*** Opening EXCERPT TO READ ***

I believe I brought value to my role and delivered at work, and my manager came to depend on me to get things done. So he was disappointed when I announced that I’m leaving. I’m a little repulsed with myself too, because I feel that I just milked Microsoft to my own advantage and used it as leverage to achieve my larger goal of moving abroad. I carry the guilt of having used Microsoft as a stepping stone to design this FIRE-adjacent lifestyle vision I always had in mind. But I console myself that it’s all business at the end of the day where nobody owes anybody anything other than contractually defined obligations, and that I did not slack off at my job.
I could have explored internal transfer opportunities within Microsoft, but I really wanted to get out of BigTech MegaCorps and into more smaller-profile jobs that feel light on the shoulders, where the golden handcuffs don’t feel so tight. In the one month I’ve been with my current company, it feels like I’ve hit the sweet spot between a high-octane, perform-or-perish American startup, and a slave-away-and-burn-out Indian startup. People here come in to work at 9, do justice to their work, and leave at 5, unplugging until the next day. I just have one other guy as my immediate team mate who works remotely from Brazil, and we both don’t have a manager to report to. The Brazil dev will help me ramp up and will be the sole judge who will assess the quality of my work and decide whether I’m worthy of bringing onboard to Munich.
The tech stack is entirely new to me and is a breath of fresh air. Having worked all these years on monolithic monsters written in C and C++ that ran on bare metal, I will now be working in Golang and Python on micro-services running on top of AWS. C++ and systems programming will now be like an ex-wife that I’ll always have feelings for, while Go and Python are now my hot new girlfriends, kicking up some mojo in my life.
Thoughts On Moving Abroad
While the prospect of moving to Germany excites me, I also have significant apprehension about what might be in store. The whole reason we are moving is only because I’m not finding living conditions and quality-of-life in Bangalore acceptable. If I have to point my finger at the top 3 reasons why I want to leave, it would be air pollution, poor public infrastructure and road safety. These are the reasons which actually pose everyday danger to life and long-term health for yourself and your loved-ones. I could list another 25 reasons that cause regular annoyances, frustrations and inconveniences for why I want to leave, but the above three life-endangering ones would be my top picks.
People have asked me online and offline - “Bruh, didn’t you already know you’d face these issues in Bangalore before you decided to return from the US? Duh!” This question stumped me in the beginning. I knew about India’s systemic issues before I decided to return back voluntarily, but I had no satisfactory answer to that question.
Over time, I gradually realized why I took the decision to return despite being fully aware of what was in store. I realized that I wasn’t returning to India so much as I was escaping my grind in the United States. Work was beginning to lose purpose and meaning, having to juggle work while parenting our then newborn son was brutally exhausting, and because of having reached the milestone of one million USD, that number was beginning to play psychological tricks with our minds and tempting us with the option to move to India and take a long break from the hustle and grind, which felt very tantalizing. And so, escape the US we did.

*** Closing EXCERPT TO READ ***

▶ STUDY QUESTIONS:
#1 From the post about leaving Microsoft and moving abroad, quote word for word the part that opens with the words containing "People have asked" and closes with "to that question.".
#2 In the post about leaving Microsoft and moving abroad, what are the writer's top three reasons for wanting to leave Bangalore?
The records below were taken from a different source than the text.

*** Opening INFORMATION PROVIDED ***

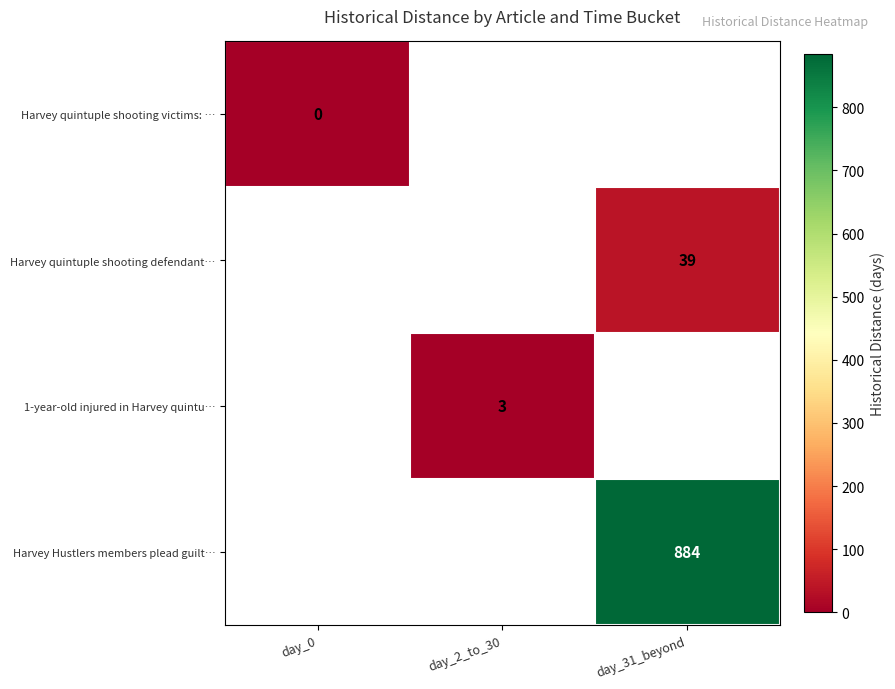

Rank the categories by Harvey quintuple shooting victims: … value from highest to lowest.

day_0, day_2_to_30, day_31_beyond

*** Closing INFORMATION PROVIDED ***
*** Opening INFORMATION PROVIDED ***

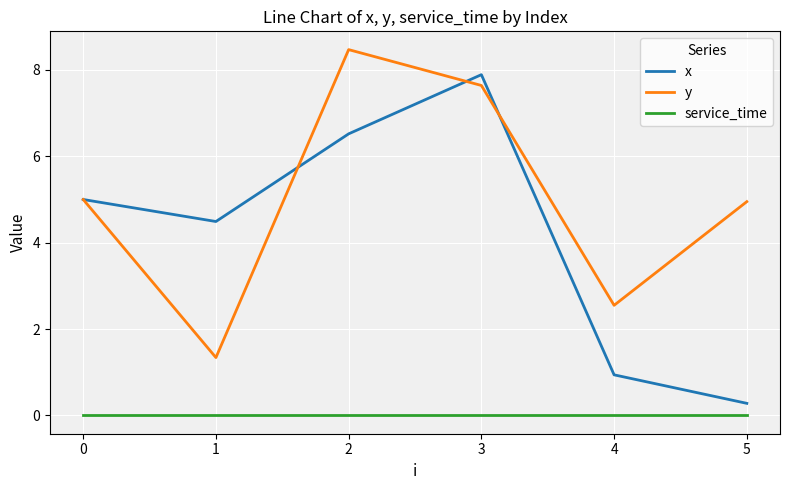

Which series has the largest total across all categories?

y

*** Closing INFORMATION PROVIDED ***

▶ LIST OF ANSWERS:
#1
People have asked me online and offline - “Bruh, didn’t you already know you’d face these issues in Bangalore before you decided to return from the US? Duh!” This question stumped me in the beginning. I knew about India’s systemic issues before I decided to return back voluntarily, but I had no satisfactory answer to that question.

#2 Air pollution, poor public infrastructure, and road safety.